* PASSAGE TO READ *
^^^^^^^^

Modern sales teams need competent professionals with a variety of talents, skills and abilities. But in a hyper changing landscape, which are the most crucial sales skills and traits that reps must possess (or develop) in order to exceed targets and deliver consistent sales success? We’ve done our research and compiled the top 30 sales skills you need to master if you want to achieve complete sales enlightenment.
Countless books, articles and studies have attempted to identify the characteristics of a high-performing salesperson, but a consensus has yet to be achieved.
Many agree on a few indispensable skills but otherwise recommend disparate skill sets and desirable qualities.
While we have some generalized notion of “selling,” contemporary sales organizations have grown in complexity and have evolved into a roster of functions — such as business development, closing, account management, and customer success — that require different specialized skill sets for their respective teams.

^^^^^^^^

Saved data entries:
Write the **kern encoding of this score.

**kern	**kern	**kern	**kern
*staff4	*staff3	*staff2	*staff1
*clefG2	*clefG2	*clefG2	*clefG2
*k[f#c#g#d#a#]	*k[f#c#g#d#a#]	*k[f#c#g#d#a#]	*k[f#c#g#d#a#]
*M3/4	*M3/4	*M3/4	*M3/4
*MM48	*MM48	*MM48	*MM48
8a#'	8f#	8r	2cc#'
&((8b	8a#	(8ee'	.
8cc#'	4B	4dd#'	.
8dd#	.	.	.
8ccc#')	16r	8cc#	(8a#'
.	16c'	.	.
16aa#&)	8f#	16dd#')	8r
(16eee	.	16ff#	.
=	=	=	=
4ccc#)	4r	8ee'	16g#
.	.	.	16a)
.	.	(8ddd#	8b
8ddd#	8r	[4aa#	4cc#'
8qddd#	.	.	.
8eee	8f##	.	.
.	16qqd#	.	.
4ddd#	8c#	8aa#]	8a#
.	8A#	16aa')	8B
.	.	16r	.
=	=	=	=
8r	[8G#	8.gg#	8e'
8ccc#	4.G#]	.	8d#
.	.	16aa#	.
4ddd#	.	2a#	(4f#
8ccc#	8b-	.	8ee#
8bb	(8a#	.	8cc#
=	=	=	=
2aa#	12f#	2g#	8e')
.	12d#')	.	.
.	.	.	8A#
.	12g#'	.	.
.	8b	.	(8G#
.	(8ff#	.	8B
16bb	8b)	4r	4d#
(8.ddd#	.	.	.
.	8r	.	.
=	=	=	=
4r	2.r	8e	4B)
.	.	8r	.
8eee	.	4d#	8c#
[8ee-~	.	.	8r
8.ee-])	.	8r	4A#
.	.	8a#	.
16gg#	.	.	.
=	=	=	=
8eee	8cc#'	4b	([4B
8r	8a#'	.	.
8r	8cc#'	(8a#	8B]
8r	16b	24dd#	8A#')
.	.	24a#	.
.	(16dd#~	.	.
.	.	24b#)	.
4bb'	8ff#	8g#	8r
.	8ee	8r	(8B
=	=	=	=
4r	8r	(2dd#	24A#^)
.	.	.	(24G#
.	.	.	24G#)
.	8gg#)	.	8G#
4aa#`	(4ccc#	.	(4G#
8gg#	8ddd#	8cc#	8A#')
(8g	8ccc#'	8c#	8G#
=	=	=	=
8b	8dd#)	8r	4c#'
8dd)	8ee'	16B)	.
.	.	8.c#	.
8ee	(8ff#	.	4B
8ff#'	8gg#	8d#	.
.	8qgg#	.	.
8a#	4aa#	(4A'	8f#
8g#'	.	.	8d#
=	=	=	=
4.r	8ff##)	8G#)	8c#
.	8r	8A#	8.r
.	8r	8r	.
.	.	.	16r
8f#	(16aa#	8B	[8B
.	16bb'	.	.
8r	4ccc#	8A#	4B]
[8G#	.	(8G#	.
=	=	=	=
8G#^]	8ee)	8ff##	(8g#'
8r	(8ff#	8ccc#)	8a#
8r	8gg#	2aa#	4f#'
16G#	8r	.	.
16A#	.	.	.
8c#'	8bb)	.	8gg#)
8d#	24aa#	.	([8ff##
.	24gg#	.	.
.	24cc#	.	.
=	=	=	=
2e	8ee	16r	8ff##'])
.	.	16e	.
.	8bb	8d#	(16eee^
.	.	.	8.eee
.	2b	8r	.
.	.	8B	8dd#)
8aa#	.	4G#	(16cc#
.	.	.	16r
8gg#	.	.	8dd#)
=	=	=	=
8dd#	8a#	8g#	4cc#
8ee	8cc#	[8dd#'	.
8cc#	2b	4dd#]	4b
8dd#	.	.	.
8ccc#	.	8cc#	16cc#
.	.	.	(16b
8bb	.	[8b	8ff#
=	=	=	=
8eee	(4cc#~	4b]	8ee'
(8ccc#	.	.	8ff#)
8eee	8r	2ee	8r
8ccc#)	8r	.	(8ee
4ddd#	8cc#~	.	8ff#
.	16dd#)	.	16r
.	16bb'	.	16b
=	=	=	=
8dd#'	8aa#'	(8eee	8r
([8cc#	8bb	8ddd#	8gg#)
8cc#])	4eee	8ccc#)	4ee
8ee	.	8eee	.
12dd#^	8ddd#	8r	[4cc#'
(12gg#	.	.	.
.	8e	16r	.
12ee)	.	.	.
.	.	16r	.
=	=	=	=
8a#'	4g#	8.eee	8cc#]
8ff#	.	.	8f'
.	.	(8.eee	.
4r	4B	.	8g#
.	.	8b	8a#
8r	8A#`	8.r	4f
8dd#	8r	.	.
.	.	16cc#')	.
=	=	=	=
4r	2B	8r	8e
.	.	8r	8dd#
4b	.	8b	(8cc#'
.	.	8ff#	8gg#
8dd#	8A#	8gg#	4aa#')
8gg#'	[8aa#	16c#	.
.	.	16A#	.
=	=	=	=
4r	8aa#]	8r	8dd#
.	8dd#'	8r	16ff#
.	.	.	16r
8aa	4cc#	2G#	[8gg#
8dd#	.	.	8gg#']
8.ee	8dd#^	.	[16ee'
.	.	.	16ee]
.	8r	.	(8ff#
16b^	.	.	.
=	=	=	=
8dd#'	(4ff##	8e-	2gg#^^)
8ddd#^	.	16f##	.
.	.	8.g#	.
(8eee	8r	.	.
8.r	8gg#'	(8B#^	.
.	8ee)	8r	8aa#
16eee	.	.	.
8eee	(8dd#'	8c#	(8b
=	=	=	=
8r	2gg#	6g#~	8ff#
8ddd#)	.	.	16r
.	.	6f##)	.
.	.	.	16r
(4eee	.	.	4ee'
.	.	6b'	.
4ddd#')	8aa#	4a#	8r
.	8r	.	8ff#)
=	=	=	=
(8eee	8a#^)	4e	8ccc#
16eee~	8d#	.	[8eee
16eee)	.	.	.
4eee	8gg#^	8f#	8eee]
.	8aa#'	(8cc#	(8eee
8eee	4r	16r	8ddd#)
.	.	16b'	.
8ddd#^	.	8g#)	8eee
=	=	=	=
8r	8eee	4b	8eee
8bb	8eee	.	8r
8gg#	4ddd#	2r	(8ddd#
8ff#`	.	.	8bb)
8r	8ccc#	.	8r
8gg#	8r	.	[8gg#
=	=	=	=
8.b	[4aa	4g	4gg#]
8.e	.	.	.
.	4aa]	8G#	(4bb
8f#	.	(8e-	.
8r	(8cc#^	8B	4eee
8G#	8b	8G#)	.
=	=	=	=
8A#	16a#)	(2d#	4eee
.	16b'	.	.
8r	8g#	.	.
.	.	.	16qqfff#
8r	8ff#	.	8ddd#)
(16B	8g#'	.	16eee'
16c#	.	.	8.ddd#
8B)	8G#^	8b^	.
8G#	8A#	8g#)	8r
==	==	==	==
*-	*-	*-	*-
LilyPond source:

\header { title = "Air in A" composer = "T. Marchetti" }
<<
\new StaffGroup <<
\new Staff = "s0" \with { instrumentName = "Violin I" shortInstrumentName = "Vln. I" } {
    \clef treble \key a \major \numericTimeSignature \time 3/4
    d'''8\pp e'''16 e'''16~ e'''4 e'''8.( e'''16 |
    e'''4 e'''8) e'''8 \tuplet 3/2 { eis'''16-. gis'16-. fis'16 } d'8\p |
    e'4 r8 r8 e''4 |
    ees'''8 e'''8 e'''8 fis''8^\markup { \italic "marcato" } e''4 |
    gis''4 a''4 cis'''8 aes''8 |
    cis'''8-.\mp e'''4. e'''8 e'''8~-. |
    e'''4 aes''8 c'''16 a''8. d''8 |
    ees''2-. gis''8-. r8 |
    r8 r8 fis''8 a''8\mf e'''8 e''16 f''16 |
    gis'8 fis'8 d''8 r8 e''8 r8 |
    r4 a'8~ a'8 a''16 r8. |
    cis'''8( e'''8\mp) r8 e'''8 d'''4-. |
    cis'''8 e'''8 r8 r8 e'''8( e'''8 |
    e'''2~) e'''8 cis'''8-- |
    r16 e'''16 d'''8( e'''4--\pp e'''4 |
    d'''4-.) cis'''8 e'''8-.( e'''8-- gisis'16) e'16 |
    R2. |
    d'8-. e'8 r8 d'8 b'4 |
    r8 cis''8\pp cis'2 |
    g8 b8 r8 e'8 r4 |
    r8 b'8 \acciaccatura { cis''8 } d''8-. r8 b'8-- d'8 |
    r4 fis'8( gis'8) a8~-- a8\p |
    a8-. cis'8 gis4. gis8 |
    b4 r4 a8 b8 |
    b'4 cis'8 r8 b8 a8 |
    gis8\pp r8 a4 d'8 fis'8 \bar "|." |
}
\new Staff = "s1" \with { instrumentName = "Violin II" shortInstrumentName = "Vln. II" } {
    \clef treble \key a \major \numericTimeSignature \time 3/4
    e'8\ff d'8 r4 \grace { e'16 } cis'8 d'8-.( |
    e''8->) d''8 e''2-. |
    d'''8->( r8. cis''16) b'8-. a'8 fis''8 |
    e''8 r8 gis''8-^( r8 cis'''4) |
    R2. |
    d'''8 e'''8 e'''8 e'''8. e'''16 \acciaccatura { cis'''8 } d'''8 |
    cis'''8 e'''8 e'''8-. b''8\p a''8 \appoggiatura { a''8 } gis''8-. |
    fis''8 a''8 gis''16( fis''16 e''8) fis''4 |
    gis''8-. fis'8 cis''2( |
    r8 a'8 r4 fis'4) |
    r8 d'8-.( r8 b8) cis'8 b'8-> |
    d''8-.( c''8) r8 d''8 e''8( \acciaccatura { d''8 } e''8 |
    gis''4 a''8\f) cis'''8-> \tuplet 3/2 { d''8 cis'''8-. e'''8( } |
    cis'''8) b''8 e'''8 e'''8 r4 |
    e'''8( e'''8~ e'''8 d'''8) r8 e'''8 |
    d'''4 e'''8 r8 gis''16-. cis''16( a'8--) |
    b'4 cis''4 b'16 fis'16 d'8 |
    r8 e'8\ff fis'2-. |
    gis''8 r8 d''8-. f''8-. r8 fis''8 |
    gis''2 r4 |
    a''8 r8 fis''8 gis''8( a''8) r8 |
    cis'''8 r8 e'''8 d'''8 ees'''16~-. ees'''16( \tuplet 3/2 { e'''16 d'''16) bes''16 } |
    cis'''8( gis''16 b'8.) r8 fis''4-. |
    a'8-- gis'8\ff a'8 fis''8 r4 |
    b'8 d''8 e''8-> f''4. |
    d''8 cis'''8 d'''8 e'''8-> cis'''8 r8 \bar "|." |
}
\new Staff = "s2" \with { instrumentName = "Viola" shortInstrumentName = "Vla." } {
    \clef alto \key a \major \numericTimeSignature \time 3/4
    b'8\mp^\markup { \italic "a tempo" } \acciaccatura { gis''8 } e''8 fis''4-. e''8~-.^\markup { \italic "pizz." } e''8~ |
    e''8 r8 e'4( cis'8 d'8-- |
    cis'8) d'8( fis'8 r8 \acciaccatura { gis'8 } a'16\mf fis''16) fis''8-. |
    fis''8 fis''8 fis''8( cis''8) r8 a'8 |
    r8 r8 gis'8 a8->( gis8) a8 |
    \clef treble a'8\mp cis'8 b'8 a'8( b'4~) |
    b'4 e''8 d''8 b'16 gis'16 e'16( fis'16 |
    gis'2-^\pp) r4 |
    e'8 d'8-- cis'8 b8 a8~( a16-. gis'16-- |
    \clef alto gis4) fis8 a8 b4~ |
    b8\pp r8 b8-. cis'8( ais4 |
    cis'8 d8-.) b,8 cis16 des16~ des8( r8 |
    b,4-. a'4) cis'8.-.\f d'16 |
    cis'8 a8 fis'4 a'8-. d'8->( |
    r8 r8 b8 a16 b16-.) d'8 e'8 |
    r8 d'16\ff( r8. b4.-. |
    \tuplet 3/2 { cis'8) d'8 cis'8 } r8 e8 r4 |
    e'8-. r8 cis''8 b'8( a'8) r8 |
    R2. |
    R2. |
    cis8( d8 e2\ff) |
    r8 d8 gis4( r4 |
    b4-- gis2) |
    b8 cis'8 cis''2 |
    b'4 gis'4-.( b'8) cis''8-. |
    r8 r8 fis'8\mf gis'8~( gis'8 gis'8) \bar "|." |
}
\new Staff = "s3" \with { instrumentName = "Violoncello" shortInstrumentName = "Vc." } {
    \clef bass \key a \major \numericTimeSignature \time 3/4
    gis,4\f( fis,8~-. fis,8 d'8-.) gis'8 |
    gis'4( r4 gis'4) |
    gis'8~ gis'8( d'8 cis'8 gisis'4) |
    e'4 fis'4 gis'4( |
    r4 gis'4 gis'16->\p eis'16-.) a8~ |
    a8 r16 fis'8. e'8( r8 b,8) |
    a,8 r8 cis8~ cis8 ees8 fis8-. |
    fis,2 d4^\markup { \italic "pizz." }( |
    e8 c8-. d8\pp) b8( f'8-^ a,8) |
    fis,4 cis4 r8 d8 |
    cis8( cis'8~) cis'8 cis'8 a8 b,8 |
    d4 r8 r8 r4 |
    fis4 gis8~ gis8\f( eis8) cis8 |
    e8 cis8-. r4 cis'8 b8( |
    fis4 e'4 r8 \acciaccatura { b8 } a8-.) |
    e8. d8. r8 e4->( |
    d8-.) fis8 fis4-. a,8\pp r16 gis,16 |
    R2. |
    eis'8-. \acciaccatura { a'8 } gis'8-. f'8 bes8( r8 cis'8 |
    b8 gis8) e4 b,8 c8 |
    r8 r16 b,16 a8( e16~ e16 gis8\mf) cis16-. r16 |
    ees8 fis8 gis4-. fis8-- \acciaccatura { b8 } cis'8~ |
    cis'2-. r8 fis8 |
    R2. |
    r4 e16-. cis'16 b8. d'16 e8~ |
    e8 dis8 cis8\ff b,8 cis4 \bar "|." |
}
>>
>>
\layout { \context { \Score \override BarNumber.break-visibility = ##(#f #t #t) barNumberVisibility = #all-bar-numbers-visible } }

^^^^^^^^

* WORK TO BE COMPLETED *
Write out the passage on sales skills above word for word, in full.

* THE COMPLETED TASK *
Modern sales teams need competent professionals with a variety of talents, skills and abilities. But in a hyper changing landscape, which are the most crucial sales skills and traits that reps must possess (or develop) in order to exceed targets and deliver consistent sales success? We’ve done our research and compiled the top 30 sales skills you need to master if you want to achieve complete sales enlightenment.
Countless books, articles and studies have attempted to identify the characteristics of a high-performing salesperson, but a consensus has yet to be achieved.
Many agree on a few indispensable skills but otherwise recommend disparate skill sets and desirable qualities.
While we have some generalized notion of “selling,” contemporary sales organizations have grown in complexity and have evolved into a roster of functions — such as business development, closing, account management, and customer success — that require different specialized skill sets for their respective teams.